Extract to read ▸

◇ ◇ ◇ ◇

Advisory Committee’s Notes & Reporter’s Notes

Advisory Notes — June 2008

Rule 122 is similar to Rule 80(l). The court unification legislation authorized all actions for divorce and annulment pending in the Superior Court as original actions on or before December 31, 2000, to continue to be adjudicated in the Superior Court. At the same time, the unification legislation called for opportunity to transfer such actions to the District Court. This rule allows actions for divorce and annulment pending as original matters in the Superior Court to be transferred to the District Court for further processing under the Family Division rules. This transfer can only occur by agreement of the parties. Transfers cannot occur while the Superior Court is hearing or has under advisement the merits of any contested matter before it.

Plain-English Summary

A Family Division action pending in the Superior Court may move to the District Court by filing a notice of transfer the parties or their counsel agree to, along with any required fees paid to the Superior Court clerk. No one can request a transfer during a hearing or while the court has the merits of the action or a post-hearing motion under advisement. Before judgment, the case transfers to a District Court division in the county where either party resided when the action began; the notice must name the receiving court. After judgment becomes final, the case can transfer to any District Court division. The clerk files a copy of the record and all original papers with the receiving District Court, and from then on the action proceeds as though it had always been pending there.

◇ ◇ ◇ ◇

Information shown ▸

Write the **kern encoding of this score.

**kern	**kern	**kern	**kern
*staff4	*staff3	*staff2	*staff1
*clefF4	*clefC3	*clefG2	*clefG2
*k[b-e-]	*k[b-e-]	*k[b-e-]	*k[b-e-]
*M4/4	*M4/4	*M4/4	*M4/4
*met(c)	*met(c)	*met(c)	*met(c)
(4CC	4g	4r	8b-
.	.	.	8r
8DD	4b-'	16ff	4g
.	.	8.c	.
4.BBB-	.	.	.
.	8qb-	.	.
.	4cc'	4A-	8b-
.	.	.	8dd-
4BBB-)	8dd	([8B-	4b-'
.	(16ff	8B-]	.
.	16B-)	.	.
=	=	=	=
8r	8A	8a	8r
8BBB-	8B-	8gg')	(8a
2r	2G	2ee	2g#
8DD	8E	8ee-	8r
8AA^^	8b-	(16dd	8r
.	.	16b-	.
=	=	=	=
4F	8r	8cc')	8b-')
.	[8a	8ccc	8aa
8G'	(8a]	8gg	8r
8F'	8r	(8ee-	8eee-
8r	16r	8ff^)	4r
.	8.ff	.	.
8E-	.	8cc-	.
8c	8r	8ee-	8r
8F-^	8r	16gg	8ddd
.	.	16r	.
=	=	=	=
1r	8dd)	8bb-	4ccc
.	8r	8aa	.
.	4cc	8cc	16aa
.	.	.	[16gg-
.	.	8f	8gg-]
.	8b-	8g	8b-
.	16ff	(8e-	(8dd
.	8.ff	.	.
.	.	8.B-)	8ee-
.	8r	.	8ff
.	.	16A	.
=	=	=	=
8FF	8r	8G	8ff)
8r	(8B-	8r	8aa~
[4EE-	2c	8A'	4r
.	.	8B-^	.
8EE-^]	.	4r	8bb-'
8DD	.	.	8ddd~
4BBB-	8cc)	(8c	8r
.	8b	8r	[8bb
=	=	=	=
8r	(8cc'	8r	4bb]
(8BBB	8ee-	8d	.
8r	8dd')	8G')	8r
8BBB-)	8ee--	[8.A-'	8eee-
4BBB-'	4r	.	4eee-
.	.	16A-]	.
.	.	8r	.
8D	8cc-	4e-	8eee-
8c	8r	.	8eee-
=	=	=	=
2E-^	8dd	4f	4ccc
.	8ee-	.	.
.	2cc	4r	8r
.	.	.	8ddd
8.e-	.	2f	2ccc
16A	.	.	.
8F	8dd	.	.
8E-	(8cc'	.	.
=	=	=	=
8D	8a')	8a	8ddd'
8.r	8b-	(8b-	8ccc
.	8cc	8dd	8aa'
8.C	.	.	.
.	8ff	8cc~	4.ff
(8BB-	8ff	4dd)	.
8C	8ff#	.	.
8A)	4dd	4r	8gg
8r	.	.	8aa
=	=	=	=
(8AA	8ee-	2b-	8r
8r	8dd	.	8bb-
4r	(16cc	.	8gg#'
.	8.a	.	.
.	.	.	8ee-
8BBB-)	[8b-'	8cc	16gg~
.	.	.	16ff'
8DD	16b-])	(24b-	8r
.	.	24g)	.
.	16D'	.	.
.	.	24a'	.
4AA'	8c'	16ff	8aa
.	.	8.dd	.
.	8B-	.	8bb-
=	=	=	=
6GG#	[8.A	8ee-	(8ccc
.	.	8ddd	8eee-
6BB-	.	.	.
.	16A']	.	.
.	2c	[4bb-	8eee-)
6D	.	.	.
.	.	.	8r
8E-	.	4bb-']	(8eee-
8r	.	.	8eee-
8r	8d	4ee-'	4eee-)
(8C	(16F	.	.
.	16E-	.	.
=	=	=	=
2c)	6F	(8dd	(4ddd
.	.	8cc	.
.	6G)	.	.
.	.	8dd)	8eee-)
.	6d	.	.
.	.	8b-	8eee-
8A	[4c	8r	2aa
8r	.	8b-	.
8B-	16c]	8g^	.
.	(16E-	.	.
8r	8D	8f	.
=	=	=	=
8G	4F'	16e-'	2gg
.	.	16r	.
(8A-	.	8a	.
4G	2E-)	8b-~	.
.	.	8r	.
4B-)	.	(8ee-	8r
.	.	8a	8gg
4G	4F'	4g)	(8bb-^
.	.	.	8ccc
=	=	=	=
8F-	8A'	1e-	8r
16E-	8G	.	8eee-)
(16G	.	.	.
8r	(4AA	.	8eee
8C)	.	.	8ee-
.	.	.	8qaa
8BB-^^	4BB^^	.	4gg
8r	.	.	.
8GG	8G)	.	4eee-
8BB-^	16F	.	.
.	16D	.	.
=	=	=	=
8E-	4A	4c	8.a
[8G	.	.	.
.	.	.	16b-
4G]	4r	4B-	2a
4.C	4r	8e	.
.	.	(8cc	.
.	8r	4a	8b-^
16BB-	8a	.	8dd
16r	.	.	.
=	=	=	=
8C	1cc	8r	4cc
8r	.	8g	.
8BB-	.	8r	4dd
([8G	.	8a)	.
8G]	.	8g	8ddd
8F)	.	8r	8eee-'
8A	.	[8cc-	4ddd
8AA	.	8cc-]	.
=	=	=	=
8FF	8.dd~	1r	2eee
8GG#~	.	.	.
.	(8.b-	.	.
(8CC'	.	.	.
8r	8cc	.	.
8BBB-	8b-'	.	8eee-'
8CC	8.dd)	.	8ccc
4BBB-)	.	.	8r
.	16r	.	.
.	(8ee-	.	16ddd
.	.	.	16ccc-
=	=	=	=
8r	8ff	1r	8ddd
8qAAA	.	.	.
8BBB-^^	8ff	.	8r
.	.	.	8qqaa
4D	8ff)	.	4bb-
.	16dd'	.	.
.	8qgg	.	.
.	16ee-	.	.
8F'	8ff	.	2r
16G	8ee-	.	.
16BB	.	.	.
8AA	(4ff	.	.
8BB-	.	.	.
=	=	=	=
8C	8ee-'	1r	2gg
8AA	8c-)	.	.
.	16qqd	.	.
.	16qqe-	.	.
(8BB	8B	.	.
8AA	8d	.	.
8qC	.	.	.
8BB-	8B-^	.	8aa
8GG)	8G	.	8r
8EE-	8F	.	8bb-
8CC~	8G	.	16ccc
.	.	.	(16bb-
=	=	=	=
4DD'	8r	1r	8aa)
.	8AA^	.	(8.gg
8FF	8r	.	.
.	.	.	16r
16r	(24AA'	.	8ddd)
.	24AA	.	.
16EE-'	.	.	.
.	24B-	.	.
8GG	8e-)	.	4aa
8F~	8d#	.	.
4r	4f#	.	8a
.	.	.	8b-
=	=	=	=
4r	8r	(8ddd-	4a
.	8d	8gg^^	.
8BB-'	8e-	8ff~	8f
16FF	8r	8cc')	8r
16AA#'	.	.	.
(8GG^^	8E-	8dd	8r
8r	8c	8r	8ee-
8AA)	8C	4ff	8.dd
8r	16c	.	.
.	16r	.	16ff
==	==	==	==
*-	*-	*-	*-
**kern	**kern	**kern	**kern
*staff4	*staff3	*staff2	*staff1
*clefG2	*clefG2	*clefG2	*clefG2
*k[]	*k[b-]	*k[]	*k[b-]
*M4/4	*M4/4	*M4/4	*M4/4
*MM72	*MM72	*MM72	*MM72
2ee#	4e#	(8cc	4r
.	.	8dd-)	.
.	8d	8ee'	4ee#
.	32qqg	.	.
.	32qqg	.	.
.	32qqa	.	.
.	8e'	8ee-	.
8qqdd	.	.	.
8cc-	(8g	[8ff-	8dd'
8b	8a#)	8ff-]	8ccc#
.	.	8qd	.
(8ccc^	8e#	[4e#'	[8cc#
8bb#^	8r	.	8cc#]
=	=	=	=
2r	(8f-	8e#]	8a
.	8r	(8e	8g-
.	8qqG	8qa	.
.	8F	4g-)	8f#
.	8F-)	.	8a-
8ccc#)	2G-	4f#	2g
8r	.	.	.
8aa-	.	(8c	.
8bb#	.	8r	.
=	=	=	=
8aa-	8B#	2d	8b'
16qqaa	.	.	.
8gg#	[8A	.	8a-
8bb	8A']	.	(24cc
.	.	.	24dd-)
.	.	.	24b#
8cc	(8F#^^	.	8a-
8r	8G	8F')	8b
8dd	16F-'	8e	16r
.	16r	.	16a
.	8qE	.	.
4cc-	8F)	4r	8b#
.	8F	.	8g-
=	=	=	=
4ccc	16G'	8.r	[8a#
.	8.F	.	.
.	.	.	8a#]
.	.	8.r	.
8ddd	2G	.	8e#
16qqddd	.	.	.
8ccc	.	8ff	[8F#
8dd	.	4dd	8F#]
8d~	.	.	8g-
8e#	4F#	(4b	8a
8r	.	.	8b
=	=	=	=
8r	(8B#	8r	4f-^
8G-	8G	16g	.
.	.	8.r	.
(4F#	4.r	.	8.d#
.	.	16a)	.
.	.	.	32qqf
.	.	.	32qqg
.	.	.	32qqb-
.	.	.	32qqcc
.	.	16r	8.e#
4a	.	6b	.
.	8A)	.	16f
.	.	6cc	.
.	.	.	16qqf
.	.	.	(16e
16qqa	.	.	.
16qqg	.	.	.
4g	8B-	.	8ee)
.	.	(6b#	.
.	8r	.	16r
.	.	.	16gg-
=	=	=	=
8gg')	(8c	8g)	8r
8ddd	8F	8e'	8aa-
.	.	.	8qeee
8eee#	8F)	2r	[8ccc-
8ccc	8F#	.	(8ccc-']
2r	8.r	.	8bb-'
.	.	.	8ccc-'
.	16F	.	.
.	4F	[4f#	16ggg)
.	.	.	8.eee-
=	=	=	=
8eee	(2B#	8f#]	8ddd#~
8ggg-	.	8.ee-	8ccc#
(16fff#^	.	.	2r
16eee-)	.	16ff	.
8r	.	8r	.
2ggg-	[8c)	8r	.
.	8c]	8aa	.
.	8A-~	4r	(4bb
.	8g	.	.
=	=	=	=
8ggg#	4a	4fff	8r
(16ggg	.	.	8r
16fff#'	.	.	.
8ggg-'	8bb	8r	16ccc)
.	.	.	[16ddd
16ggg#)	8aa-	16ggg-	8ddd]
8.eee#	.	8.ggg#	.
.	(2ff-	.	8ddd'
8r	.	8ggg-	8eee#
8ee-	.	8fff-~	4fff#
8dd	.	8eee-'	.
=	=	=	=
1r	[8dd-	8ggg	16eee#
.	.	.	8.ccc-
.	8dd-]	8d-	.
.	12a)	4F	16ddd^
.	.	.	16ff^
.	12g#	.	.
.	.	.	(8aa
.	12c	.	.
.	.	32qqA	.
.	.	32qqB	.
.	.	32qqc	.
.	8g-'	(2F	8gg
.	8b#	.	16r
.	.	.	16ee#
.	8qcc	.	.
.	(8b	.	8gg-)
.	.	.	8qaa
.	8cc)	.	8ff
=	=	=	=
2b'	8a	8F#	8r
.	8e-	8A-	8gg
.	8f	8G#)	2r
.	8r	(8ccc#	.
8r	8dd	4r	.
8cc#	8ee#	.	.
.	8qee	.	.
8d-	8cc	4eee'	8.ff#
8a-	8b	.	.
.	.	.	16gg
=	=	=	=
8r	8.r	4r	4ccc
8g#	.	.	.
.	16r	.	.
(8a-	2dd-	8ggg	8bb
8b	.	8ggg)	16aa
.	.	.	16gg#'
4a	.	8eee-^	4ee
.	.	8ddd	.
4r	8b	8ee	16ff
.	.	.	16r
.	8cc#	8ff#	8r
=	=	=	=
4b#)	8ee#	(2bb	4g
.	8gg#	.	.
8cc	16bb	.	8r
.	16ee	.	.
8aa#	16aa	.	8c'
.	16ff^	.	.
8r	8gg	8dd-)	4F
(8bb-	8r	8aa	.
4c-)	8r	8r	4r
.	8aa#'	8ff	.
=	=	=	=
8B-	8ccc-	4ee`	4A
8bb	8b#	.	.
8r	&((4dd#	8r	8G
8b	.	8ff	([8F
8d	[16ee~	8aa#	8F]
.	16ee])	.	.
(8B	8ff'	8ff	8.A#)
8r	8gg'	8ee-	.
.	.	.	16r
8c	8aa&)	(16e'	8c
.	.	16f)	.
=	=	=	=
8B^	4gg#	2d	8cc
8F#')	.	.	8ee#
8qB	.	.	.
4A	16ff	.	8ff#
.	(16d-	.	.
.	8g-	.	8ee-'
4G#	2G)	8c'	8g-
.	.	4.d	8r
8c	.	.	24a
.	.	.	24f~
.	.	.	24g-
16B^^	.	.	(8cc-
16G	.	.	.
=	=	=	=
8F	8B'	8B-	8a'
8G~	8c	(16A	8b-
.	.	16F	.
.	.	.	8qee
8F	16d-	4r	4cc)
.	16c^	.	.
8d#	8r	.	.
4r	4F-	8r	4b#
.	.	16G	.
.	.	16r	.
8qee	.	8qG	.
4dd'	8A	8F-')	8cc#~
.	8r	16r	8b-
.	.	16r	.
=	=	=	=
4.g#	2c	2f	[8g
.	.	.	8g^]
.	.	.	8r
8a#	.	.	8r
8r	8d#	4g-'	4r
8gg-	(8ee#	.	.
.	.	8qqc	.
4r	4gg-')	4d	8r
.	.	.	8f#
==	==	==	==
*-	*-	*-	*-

◇ ◇ ◇ ◇

Description of the task ▸ According to the Rule 122 notes, by what date must a divorce or annulment action have been pending in the Superior Court as an original action for the unification legislation to allow it to continue there?

Task output ▸ On or before December 31, 2000.